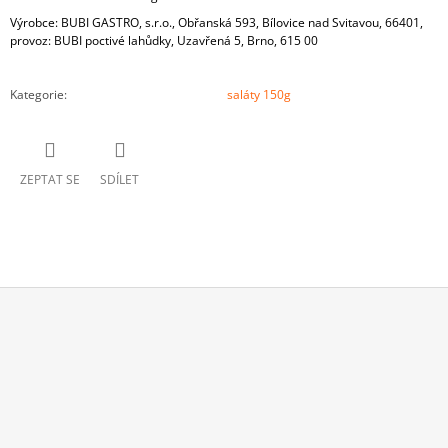
Výrobce: BUBI GASTRO, s.r.o., Obřanská 593, Bílovice nad Svitavou, 66401,
provoz: BUBI poctivé lahůdky, Uzavřená 5, Brno, 615 00
Kategorie
:
saláty 150g
ZEPTAT SE
SDÍLET
Z
Á
P
A
T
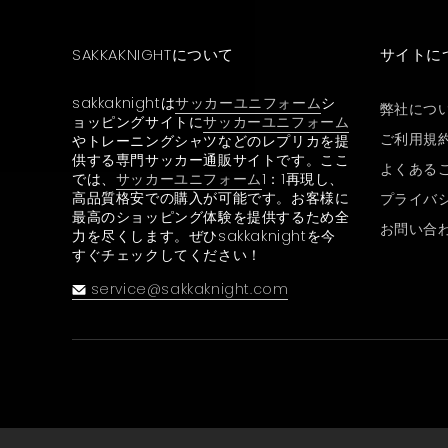
SAKKAKNIGHTについて
サイトに
sakkaknightは
サッカーユニフォーム
シ
弊社につ
ョッピングサイトに
サッカーユニフォーム
ご利用規
やトレーニングシャツなどのレプリカを提
供する専門サッカー通販サイトです。ここ
よくある
では、
サッカーユニフォーム
1：1再現し、
高品質格安での購入が可能です。お客様に
プライバ
最高のショッピング体験を提供するため全
お問い合
力を尽くします。ぜひsakkaknightを今
すぐチェックしてください！
service@sakkaknight.com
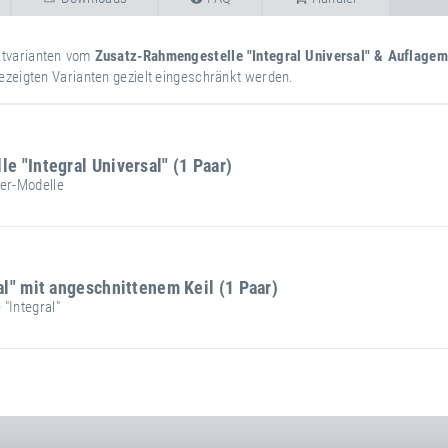
uktvarianten vom
Zusatz-Rahmengestelle "Integral Universal" & Auflagema
ezeigten Varianten gezielt eingeschränkt werden.
 "Integral Universal" (1 Paar)
ter-Modelle
weitere
Attribut
Attributwert
Nettogewicht
Informationen
l" mit angeschnittenem Keil (1 Paar)
"Integral"
weitere
Attribut
Attributwert
Nettogewicht
Informationen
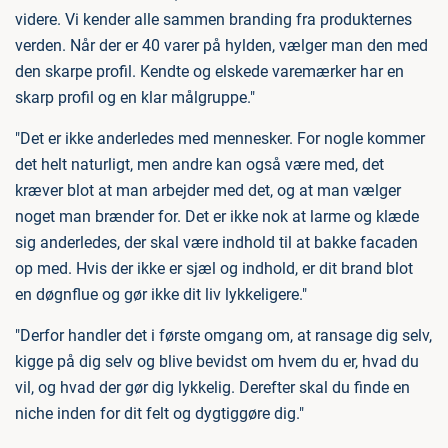
videre. Vi kender alle sammen branding fra produkternes
verden. Når der er 40 varer på hylden, vælger man den med
den skarpe profil. Kendte og elskede varemærker har en
skarp profil og en klar målgruppe."
"Det er ikke anderledes med mennesker. For nogle kommer
det helt naturligt, men andre kan også være med, det
kræver blot at man arbejder med det, og at man vælger
noget man brænder for. Det er ikke nok at larme og klæde
sig anderledes, der skal være indhold til at bakke facaden
op med. Hvis der ikke er sjæl og indhold, er dit brand blot
en døgnflue og gør ikke dit liv lykkeligere."
"Derfor handler det i første omgang om, at ransage dig selv,
kigge på dig selv og blive bevidst om hvem du er, hvad du
vil, og hvad der gør dig lykkelig. Derefter skal du finde en
niche inden for dit felt og dygtiggøre dig."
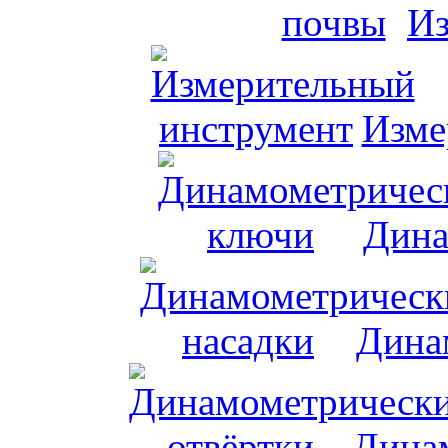
Из
Изме
Дина
Дина
Динам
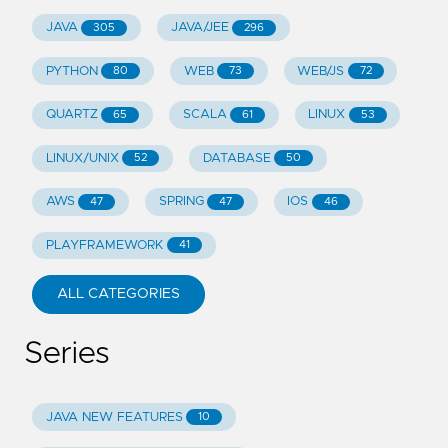
JAVA
JAVA/JEE
305
296
PYTHON
WEB
WEB/JS
80
73
72
QUARTZ
SCALA
LINUX
65
61
53
LINUX/UNIX
DATABASE
52
50
AWS
SPRING
IOS
47
47
46
PLAYFRAMEWORK
41
ALL CATEGORIES
Series
JAVA NEW FEATURES
10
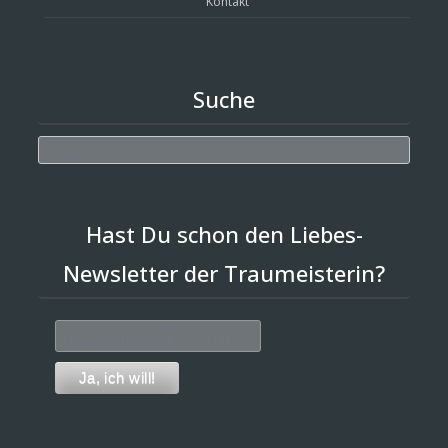
Kontakt
Suche
Search
Hast Du schon den Liebes-
Newsletter der Traumeisterin?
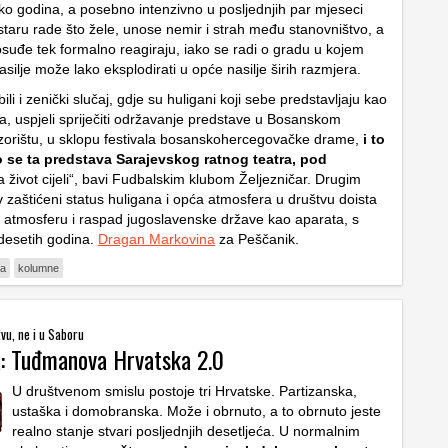
iko godina, a posebno intenzivno u posljednjih par mjeseci
staru rade što žele, unose nemir i strah među stanovništvo, a
vosuđe tek formalno reagiraju, iako se radi o gradu u kojem
silje može lako eksplodirati u opće nasilje širih razmjera.
li i zenički slučaj, gdje su huligani koji sebe predstavljaju kao
ka, uspjeli spriječiti održavanje predstave u Bosanskom
orištu, u sklopu festivala bosanskohercegovačke drame,
i to
to se ta predstava Sarajevskog ratnog teatra, pod
 život cijeli“, bavi Fudbalskim klubom Željezničar. Drugim
v zaštićeni status huligana i opća atmosfera u društvu doista
 atmosferu i raspad jugoslavenske države kao aparata, s
desetih godina.
Dragan Markovina
za Peščanik.
na
kolumne
tvu, ne i u Saboru
: Tuđmanova Hrvatska 2.0
U društvenom smislu postoje tri Hrvatske. Partizanska,
ustaška i domobranska. Može i obrnuto, a to obrnuto jeste
realno stanje stvari posljednjih desetljeća. U normalnim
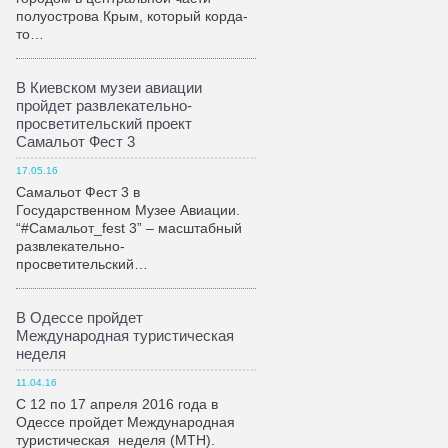
полуострова Крым, который корда-
то…
В Киевском музеи авиации
пройдет развлекательно-
просветительский проект
Самальот Фест 3
17.05.16
Самальот Фест 3 в
Государственном Музее Авиации.
“#Самальот_fest 3” – масштабный
развлекательно-
просветительский…
В Одессе пройдет
Международная туристическая
неделя
11.04.16
С 12 по 17 апреля 2016 года в
Одессе пройдет Международная
туристическая неделя (МТН).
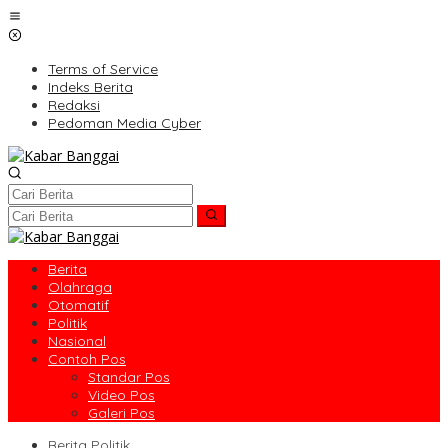
Lewati
ke
konten
Terms of Service
Indeks Berita
Redaksi
Pedoman Media Cyber
Berita
Olahraga
Otomatif
Politik
Nasional
Contoh Pos
Standar Pos
Video Pos
Galeri Pos
Berita Politik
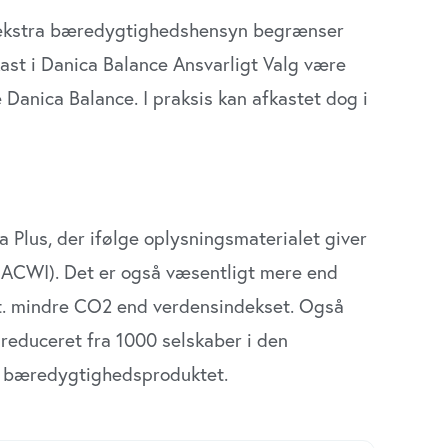
 ekstra bæredygtighedshensyn begrænser
kast i Danica Balance Ansvarligt Valg være
 Danica Balance. I praksis kan afkastet dog i
Plus, der ifølge oplysningsmaterialet giver
ACWI). Det er også væsentligt mere end
ct. mindre CO2 end verdensindekset. Også
t reduceret fra 1000 selskaber i den
r i bæredygtighedsproduktet.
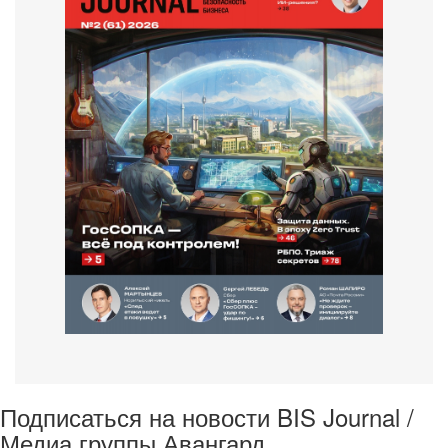
Подписаться на новости BIS Journal /
Медиа группы Авангард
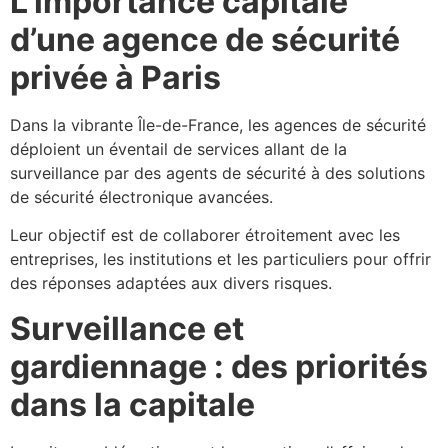
L’importance capitale
d’une agence de sécurité
privée à Paris
Dans la vibrante Île-de-France, les agences de sécurité
déploient un éventail de services allant de la
surveillance par des agents de sécurité à des solutions
de sécurité électronique avancées.
Leur objectif est de collaborer étroitement avec les
entreprises, les institutions et les particuliers pour offrir
des réponses adaptées aux divers risques.
Surveillance et
gardiennage : des priorités
dans la capitale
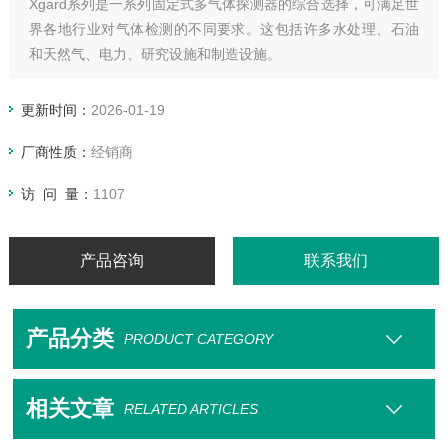
Xgard系列是一系列固定式多气体探测器的综合选择，可满足世
界各地行业对气体检测的不同要求。这包括许多水处理、石油
和天然气、电力、研究设施和制造设施。
更新时间：
2026-01-19
厂商性质：
经销商
访 问 量：
1107
产品咨询
联系我们
产品分类
PRODUCT CATEGORY
相关文章
RELATED ARTICLES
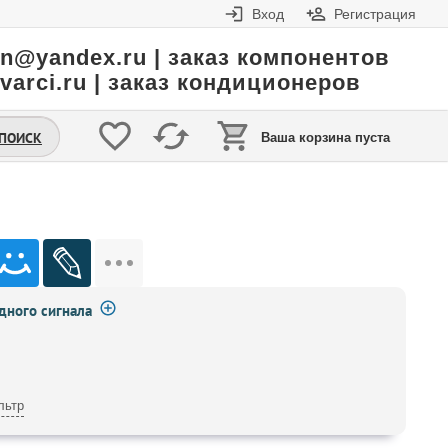
Вход
Регистрация
in@yandex.ru | заказ компонентов
varci.ru | заказ кондиционеров
.ПОИСК
Ваша корзина пуста
ного сигнала
льтр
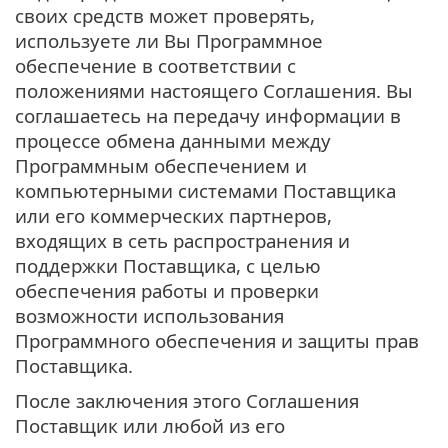
своих средств может проверять,
используете ли Вы Программное
обеспечение в соответствии с
положениями настоящего Соглашения. Вы
соглашаетесь на передачу информации в
процессе обмена данными между
Программным обеспечением и
компьютерными системами Поставщика
или его коммерческих партнеров,
входящих в сеть распространения и
поддержки Поставщика, с целью
обеспечения работы и проверки
возможности использования
Программного обеспечения и защиты прав
Поставщика.
После заключения этого Соглашения
Поставщик или любой из его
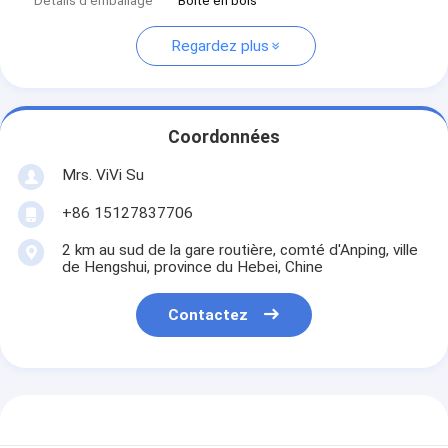
Détails d'emballage
Boîte en bois
Regardez plus
Coordonnées
Mrs. ViVi Su
+86 15127837706
2 km au sud de la gare routière, comté d'Anping, ville
de Hengshui, province du Hebei, Chine
Contactez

════════════════════

AIM OF THE TASK:
Reproduce the lines of the items verbatim, starting at the line that contains "Xgard系列是一系列固定式多气体探测器的综合选择，可满足世" and ending at the line that contains "Поставщик или любой из его", with both of those lines included. Omit the pictures from your answer.

EXPECTED OUTPUT:
Xgard系列是一系列固定式多气体探测器的综合选择，可满足世
界各地行业对气体检测的不同要求。这包括许多水处理、石油
和天然气、电力、研究设施和制造设施。
更新时间：
2026-01-19
厂商性质：
经销商
访 问 量：
1107
产品咨询
联系我们
产品分类
PRODUCT CATEGORY
相关文章
RELATED ARTICLES
Вход
Регистрация
in@yandex.ru | заказ компонентов
varci.ru | заказ кондиционеров
.ПОИСК
Ваша корзина пуста
ного сигнала
льтр
своих средств может проверять,
используете ли Вы Программное
обеспечение в соответствии с
положениями настоящего Соглашения. Вы
соглашаетесь на передачу информации в
процессе обмена данными между
Программным обеспечением и
компьютерными системами Поставщика
или его коммерческих партнеров,
входящих в сеть распространения и
поддержки Поставщика, с целью
обеспечения работы и проверки
возможности использования
Программного обеспечения и защиты прав
Поставщика.
После заключения этого Соглашения
Поставщик или любой из его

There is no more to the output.